▸ Exercise instructions
Turn the text read from every one of the rows below into a single JSON list of strings, with one string for each line and no blank lines. Leave the pictures out of the answer.

▸ Listed entries
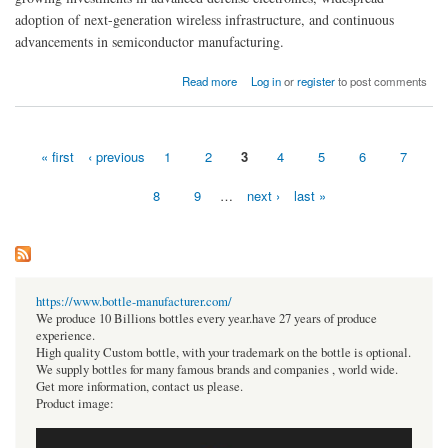
adoption of next-generation wireless infrastructure, and continuous
advancements in semiconductor manufacturing.
about RF GaN (Gallium Nitride) Market Size, Exploring Share, Trends, and Growth
Read more
Log in
or
register
to post comments
Prospects from 2026-2035
« first
‹ previous
1
2
3
4
5
6
7
Pages
8
9
…
next ›
last »
https://www.bottle-manufacturer.com/
We produce 10 Billions bottles every year.have 27 years of produce
experience.
High quality Custom bottle, with your trademark on the bottle is optional.
We supply bottles for many famous brands and companies , world wide.
Get more information, contact us please.
Product image:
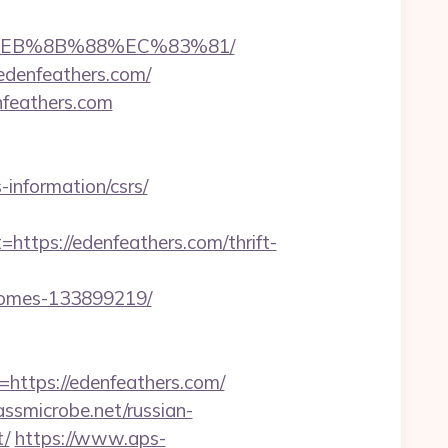
8%EB%8B%88%EC%83%81/
edenfeathers.com/
feathers.com
nformation/csrs/
ps://edenfeathers.com/thrift-
-homes-133899219/
tps://edenfeathers.com/
ssmicrobe.net/russian-
t/
https://www.aps-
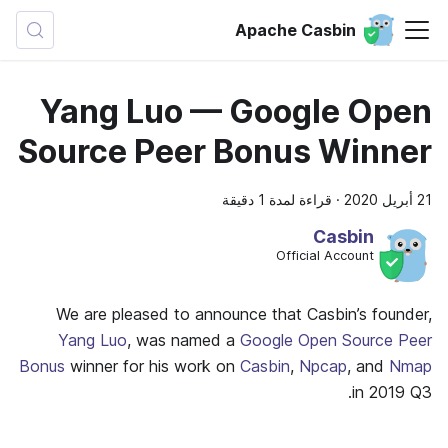
Apache Casbin
Yang Luo — Google Open
Source Peer Bonus Winner
قراءة لمدة 1 دقيقة
·
21 أبريل 2020
Casbin
Official Account
We are pleased to announce that Casbin’s founder,
Yang Luo
, was named a
Google Open Source Peer
Bonus
winner for his work on
Casbin
,
Npcap
, and
Nmap
in 2019 Q3.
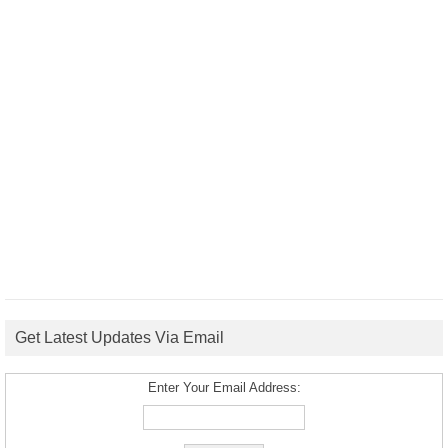
Get Latest Updates Via Email
Enter Your Email Address:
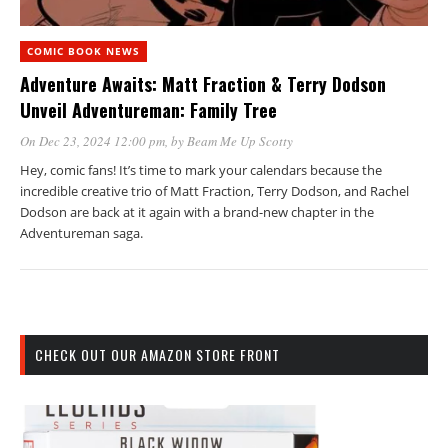
COMIC BOOK NEWS
Adventure Awaits: Matt Fraction & Terry Dodson
Unveil Adventureman: Family Tree
On Dec 23, 2024 12:00 pm
, by
Beam Me Up Scotty
Hey, comic fans! It’s time to mark your calendars because the
incredible creative trio of Matt Fraction, Terry Dodson, and Rachel
Dodson are back at it again with a brand-new chapter in the
Adventureman saga.
CHECK OUT OUR AMAZON STORE FRONT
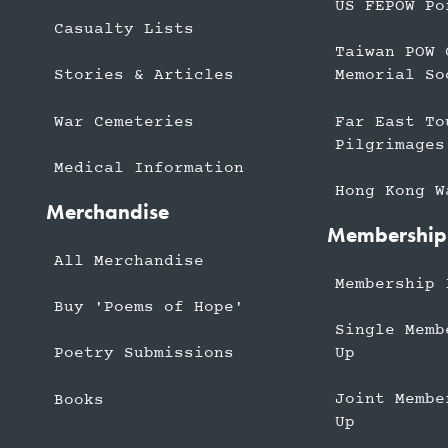
US FEPOW Po
Casualty Lists
Taiwan POW 
Stories & Articles
Memorial So
War Cemeteries
Far East To
Pilgrimages
Medical Information
Hong Kong W
Merchandise
Membership
All Merchandise
Membership 
Buy 'Poems of Hope'
Single Memb
Up
Poetry Submissions
Joint Membe
Books
Up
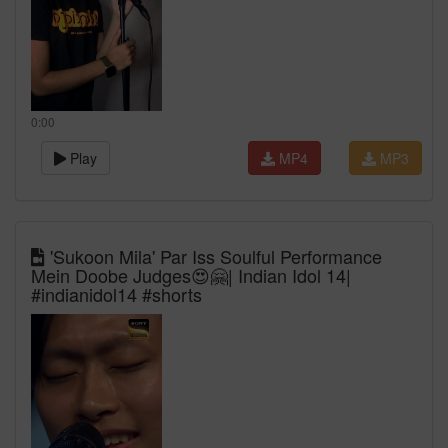
0:00
Play
MP4
MP3
'Sukoon Mila' Par Iss Soulful Performance
Mein Doobe Judges😍🤗| Indian Idol 14|
#indianidol14 #shorts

▸ Response to this exercise
[
  "adoption of next-generation wireless infrastructure, and continuous",
  "advancements in semiconductor manufacturing.",
  "about RF GaN (Gallium Nitride) Market Size, Exploring Share, Trends, and Growth",
  "Read more",
  "Log in",
  "or",
  "register",
  "to post comments",
  "Prospects from 2026-2035",
  "« first",
  "‹ previous",
  "1",
  "2",
  "3",
  "4",
  "5",
  "6",
  "7",
  "Pages",
  "8",
  "9",
  "…",
  "next ›",
  "last »",
  "https://www.bottle-manufacturer.com/",
  "We produce 10 Billions bottles every year.have 27 years of produce",
  "experience.",
  "High quality Custom bottle, with your trademark on the bottle is optional.",
  "We supply bottles for many famous brands and companies , world wide.",
  "Get more information, contact us please.",
  "Product image:",
  "8%EB%8B%88%EC%83%81/",
  "edenfeathers.com/",
  "feathers.com",
  "nformation/csrs/",
  "ps://edenfeathers.com/thrift-",
  "-homes-133899219/",
  "tps://edenfeathers.com/",
  "ssmicrobe.net/russian-",
  "t/",
  "https://www.aps-",
  "Apache Casbin",
  "Yang Luo — Google Open",
  "Source Peer Bonus Winner",
  "قراءة لمدة 1 دقيقة",
  "·",
  "21 أبريل 2020",
  "Casbin",
  "Official Account",
  "We are pleased to announce that Casbin’s founder,",
  "Yang Luo",
  ", was named a",
  "Google Open Source Peer",
  "Bonus",
  "winner for his work on",
  "Casbin",
  ",",
  "Npcap",
  ", and",
  "Nmap",
  "in 2019 Q3.",
  "Get Latest Updates Via Email",
  "Enter Your Email Address:",
  "COMIC BOOK NEWS",
  "Adventure Awaits: Matt Fraction & Terry Dodson",
  "Unveil Adventureman: Family Tree",
  "On Dec 23, 2024 12:00 pm",
  ", by",
  "Beam Me Up Scotty",
  "Hey, comic fans! It’s time to mark your calendars because the",
  "incredible creative trio of Matt Fraction, Terry Dodson, and Rachel",
  "Dodson are back at it again with a brand-new chapter in the",
  "Adventureman saga.",
  "CHECK OUT OUR AMAZON STORE FRONT",
  "US FEPOW Po",
  "Casualty Lists",
  "Taiwan POW ",
  "Stories & Articles",
  "Memorial So",
  "War Cemeteries",
  "Far East To",
  "Pilgrimages",
  "Medical Information",
  "Hong Kong W",
  "Merchandise",
  "Membership",
  "All Merchandise",
  "Membership ",
  "Buy 'Poems of Hope'",
  "Single Memb",
  "Up",
  "Poetry Submissions",
  "Joint Membe",
  "Books",
  "Up",
  "0:00",
  "Play",
  "MP4",
  "MP3",
  "'Sukoon Mila' Par Iss Soulful Performance",
  "Mein Doobe Judges😍🤗| Indian Idol 14|",
  "#indianidol14 #shorts"
]